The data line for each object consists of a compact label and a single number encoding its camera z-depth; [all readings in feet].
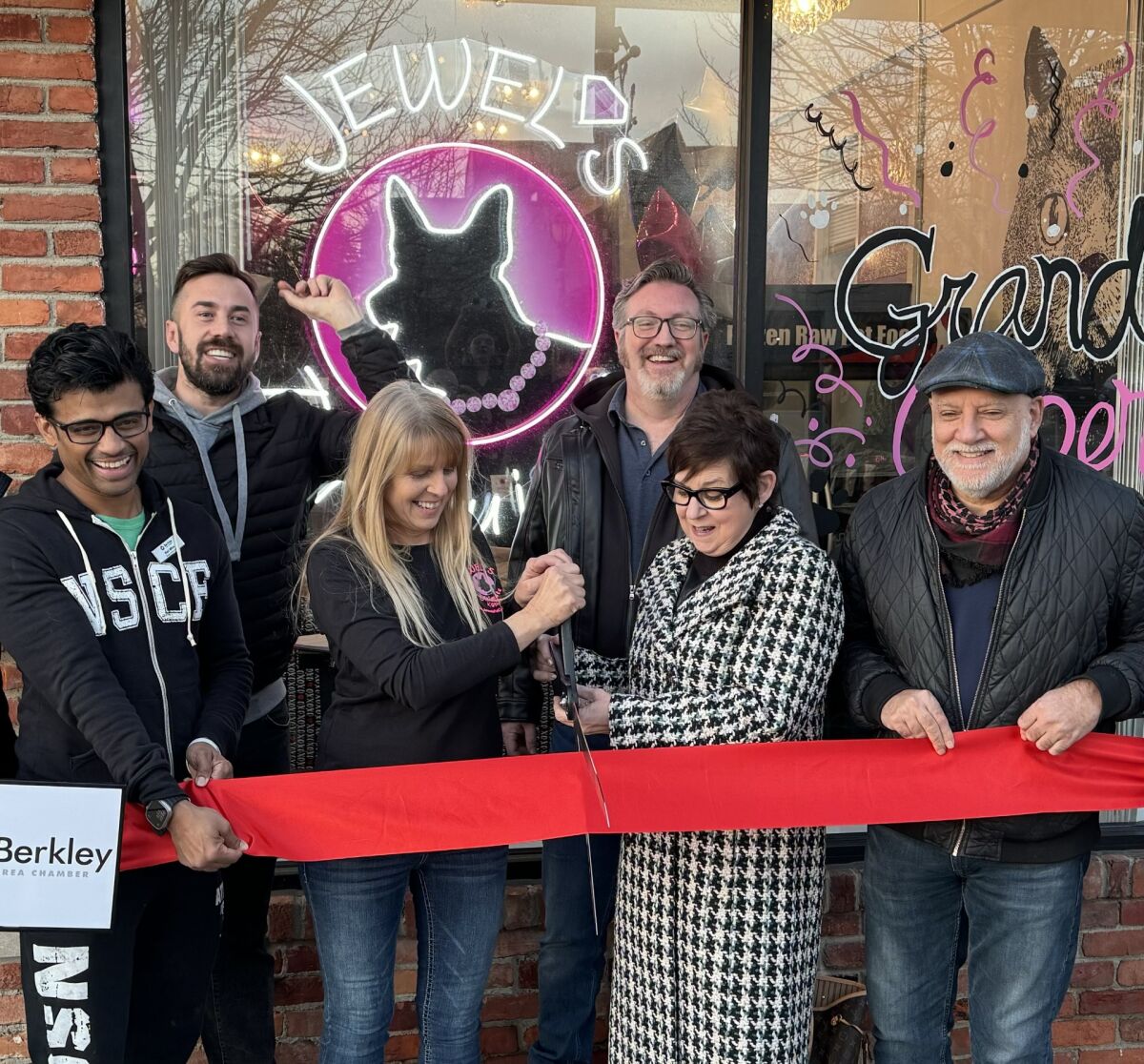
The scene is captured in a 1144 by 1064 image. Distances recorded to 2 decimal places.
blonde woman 8.00
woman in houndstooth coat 7.86
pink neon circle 13.33
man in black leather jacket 10.18
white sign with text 7.13
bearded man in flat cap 8.14
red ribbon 8.08
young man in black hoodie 7.29
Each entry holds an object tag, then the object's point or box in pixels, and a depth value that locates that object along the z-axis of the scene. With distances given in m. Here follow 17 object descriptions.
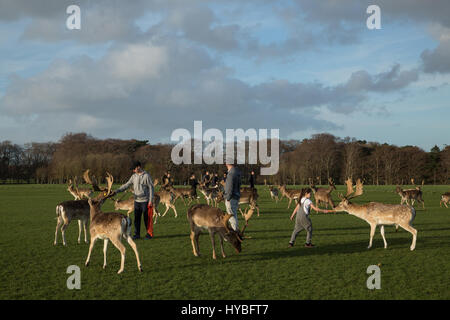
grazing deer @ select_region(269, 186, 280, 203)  28.55
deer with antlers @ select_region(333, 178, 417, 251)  10.02
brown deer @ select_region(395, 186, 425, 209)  25.34
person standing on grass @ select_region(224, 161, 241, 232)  10.30
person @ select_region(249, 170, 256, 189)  24.12
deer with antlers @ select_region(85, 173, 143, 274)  7.63
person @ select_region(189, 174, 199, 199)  25.90
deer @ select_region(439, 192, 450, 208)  24.68
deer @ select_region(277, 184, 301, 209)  23.75
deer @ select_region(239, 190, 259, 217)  19.30
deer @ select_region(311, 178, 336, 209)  20.41
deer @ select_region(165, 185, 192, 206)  26.52
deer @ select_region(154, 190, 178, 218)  18.81
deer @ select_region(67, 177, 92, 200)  23.76
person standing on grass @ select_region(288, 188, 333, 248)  10.01
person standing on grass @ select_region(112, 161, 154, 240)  11.30
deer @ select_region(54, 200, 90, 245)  10.51
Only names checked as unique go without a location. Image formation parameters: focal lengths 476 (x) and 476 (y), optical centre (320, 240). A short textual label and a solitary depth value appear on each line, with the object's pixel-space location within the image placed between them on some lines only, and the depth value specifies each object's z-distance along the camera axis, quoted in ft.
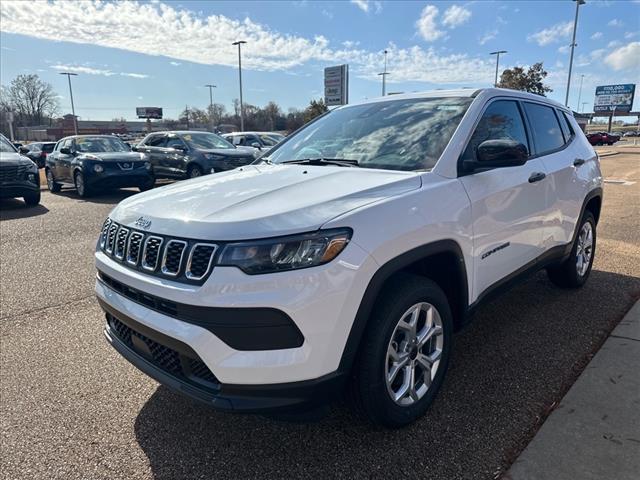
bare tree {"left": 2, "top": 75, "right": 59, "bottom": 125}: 311.88
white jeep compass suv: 6.64
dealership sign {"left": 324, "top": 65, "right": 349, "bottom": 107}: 104.68
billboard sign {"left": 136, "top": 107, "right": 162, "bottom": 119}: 254.88
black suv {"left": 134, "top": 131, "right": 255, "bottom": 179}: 43.16
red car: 176.65
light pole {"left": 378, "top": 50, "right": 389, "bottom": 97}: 147.84
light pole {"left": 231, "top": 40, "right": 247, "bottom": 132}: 134.83
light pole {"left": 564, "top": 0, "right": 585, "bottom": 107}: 109.81
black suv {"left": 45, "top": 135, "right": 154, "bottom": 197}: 39.63
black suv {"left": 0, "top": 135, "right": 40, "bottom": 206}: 32.71
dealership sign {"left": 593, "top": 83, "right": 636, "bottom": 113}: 246.47
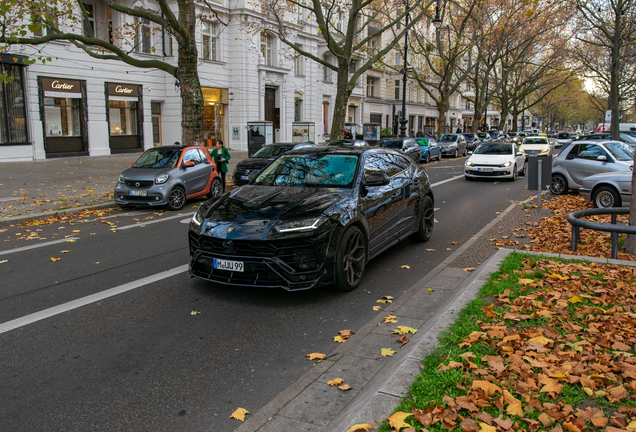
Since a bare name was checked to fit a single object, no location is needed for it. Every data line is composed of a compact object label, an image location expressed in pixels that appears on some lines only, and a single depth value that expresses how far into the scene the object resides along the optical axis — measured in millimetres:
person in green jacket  15031
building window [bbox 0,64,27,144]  22125
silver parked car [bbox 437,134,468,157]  34941
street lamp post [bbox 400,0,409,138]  36000
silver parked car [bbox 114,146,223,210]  12180
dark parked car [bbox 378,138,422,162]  26734
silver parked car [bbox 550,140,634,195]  13594
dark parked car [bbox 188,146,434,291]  5316
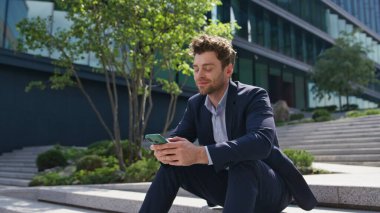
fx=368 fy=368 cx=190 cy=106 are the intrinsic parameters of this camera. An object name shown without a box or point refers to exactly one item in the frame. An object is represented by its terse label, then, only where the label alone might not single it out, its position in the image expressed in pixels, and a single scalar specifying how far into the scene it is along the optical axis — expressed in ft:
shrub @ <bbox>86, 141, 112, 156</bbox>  40.22
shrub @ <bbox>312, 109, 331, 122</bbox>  67.26
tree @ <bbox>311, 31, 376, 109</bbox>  90.99
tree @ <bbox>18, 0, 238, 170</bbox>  28.81
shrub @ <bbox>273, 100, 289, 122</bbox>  74.54
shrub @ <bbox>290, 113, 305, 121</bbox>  76.64
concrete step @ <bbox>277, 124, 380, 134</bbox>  41.96
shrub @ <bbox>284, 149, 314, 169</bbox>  22.91
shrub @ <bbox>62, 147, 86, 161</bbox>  41.17
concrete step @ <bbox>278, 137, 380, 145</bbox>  35.04
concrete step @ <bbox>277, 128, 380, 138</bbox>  38.67
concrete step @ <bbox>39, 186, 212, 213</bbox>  12.11
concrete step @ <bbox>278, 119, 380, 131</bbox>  45.00
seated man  7.31
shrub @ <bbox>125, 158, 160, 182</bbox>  24.91
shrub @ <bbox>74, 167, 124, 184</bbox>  26.27
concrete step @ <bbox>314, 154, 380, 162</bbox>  28.37
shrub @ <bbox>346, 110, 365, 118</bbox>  59.94
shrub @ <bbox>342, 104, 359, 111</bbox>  103.98
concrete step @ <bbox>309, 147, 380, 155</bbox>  30.17
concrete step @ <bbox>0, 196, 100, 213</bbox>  15.16
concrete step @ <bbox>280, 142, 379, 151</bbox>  32.80
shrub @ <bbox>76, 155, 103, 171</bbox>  31.83
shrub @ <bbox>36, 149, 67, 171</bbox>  37.70
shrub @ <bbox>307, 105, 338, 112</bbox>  102.80
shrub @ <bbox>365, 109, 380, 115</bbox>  57.88
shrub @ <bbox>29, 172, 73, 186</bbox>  28.18
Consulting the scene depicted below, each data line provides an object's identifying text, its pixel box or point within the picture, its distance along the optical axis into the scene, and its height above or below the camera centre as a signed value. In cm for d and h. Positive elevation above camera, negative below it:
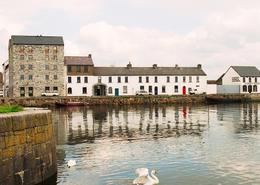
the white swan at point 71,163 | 2053 -338
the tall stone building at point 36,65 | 9438 +738
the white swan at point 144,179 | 1656 -343
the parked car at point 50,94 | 9467 +58
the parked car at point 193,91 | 10650 +87
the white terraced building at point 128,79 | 9900 +405
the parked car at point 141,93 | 10202 +54
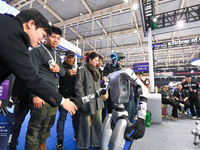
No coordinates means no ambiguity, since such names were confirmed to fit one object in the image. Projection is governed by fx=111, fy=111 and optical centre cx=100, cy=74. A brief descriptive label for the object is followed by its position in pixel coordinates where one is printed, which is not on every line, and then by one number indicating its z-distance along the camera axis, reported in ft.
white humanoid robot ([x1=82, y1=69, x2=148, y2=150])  4.65
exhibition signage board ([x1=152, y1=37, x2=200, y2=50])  25.46
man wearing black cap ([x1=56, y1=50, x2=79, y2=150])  6.63
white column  14.97
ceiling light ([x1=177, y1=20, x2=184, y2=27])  17.58
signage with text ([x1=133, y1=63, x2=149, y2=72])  33.80
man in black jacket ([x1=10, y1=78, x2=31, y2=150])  6.11
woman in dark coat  5.93
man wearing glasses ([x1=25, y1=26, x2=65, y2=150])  4.40
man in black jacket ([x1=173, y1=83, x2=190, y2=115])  16.85
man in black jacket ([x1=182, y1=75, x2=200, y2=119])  15.81
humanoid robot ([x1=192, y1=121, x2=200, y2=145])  7.42
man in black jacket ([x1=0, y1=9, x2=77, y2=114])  1.96
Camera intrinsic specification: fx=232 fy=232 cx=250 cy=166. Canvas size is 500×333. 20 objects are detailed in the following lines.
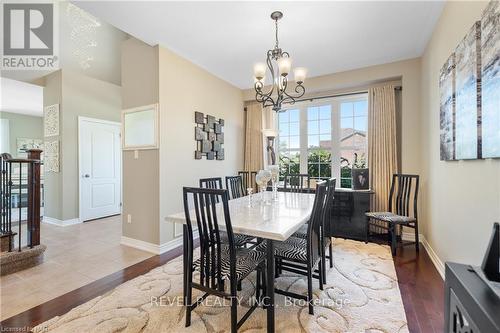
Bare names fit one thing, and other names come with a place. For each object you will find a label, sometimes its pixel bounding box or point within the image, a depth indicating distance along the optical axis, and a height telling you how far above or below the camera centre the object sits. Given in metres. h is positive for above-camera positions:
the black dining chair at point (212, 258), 1.51 -0.66
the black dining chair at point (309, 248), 1.80 -0.71
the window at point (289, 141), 4.71 +0.49
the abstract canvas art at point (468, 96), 1.63 +0.53
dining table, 1.55 -0.42
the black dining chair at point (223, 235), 2.32 -0.71
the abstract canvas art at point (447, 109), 2.10 +0.54
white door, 4.72 -0.05
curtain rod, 3.72 +1.28
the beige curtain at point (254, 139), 4.82 +0.55
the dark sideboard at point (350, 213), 3.61 -0.76
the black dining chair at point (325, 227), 2.16 -0.61
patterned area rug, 1.66 -1.15
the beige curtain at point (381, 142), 3.70 +0.37
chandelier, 2.24 +0.93
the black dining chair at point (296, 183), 3.61 -0.28
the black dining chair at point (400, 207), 2.98 -0.62
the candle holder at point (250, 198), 2.48 -0.37
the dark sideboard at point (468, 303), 0.74 -0.49
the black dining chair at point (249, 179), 4.68 -0.28
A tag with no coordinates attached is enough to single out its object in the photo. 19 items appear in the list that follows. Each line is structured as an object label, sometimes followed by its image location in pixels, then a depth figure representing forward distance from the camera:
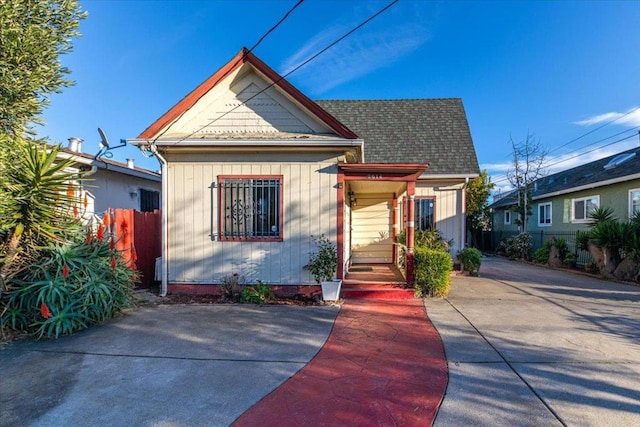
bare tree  17.91
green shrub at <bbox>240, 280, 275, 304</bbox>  6.89
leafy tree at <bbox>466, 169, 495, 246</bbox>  19.70
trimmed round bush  7.37
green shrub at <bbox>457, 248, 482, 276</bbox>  10.60
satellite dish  8.15
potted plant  6.88
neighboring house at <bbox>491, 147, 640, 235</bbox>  12.12
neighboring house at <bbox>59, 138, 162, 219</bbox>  9.27
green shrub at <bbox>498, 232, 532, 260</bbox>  15.85
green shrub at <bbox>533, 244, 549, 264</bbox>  14.02
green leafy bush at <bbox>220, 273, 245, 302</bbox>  7.10
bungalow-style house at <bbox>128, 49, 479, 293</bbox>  7.32
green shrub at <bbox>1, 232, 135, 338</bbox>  4.82
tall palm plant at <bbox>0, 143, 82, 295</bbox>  4.68
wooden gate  7.30
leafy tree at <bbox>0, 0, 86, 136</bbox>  4.75
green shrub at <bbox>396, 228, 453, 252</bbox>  10.06
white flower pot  6.86
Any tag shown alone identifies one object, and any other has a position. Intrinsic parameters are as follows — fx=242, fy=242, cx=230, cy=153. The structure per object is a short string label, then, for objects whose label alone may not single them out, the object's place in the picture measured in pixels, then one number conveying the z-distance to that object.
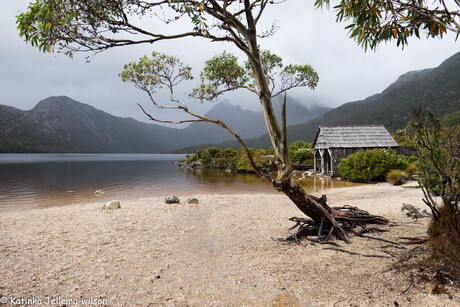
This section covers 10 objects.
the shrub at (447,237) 3.64
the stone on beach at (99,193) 19.92
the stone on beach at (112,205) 12.24
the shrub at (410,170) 20.73
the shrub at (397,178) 20.45
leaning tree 5.36
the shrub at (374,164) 23.03
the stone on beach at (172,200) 13.60
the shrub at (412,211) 7.18
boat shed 27.61
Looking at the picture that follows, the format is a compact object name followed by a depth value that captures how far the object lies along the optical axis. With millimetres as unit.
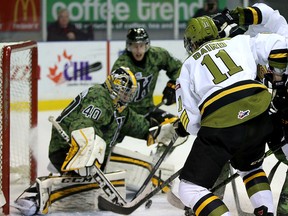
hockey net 8741
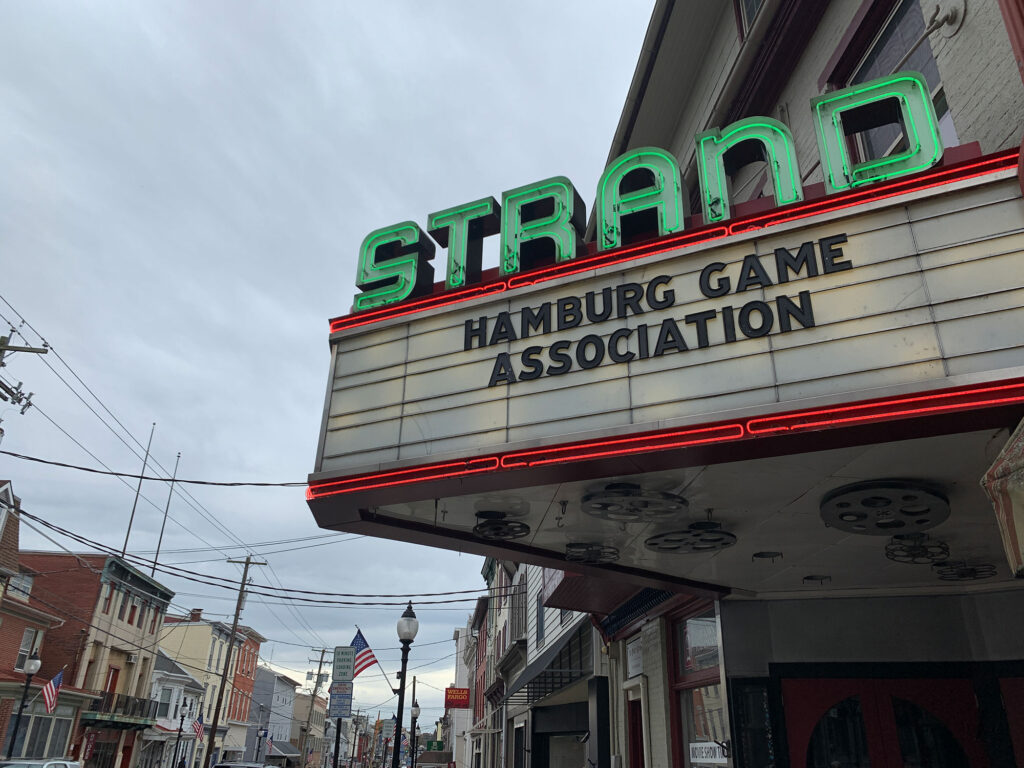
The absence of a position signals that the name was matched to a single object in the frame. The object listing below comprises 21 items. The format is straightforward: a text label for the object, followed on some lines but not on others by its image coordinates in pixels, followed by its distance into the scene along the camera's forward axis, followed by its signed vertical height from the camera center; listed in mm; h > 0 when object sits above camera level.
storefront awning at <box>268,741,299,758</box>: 73812 -1154
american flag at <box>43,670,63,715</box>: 26953 +1410
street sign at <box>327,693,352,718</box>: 17492 +735
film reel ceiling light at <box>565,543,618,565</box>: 9156 +2193
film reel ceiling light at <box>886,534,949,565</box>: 8102 +2069
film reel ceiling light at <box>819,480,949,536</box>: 6805 +2151
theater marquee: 5594 +3301
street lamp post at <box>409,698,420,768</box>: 36812 +1305
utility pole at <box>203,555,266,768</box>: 37969 +5112
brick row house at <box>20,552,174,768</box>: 39562 +4694
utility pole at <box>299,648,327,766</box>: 77294 +5455
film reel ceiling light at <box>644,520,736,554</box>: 8031 +2146
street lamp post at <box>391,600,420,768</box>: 14352 +1963
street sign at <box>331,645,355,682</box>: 18266 +1745
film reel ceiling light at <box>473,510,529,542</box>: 8023 +2181
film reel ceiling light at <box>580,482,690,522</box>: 7141 +2197
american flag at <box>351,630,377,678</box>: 20344 +2180
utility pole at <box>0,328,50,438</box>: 21875 +9301
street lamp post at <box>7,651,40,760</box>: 23812 +1972
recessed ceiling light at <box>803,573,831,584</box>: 9883 +2108
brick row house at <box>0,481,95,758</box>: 31531 +3195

──────────────────────────────

◆ **EXERCISE INSTRUCTIONS**
For this exercise, find all lines in the records containing the word "dealership" and copy them.

◆ **EXERCISE ANSWER**
dealership sign {"left": 324, "top": 65, "right": 349, "bottom": 107}: 104.68
dealership sign {"left": 593, "top": 83, "right": 636, "bottom": 113}: 246.47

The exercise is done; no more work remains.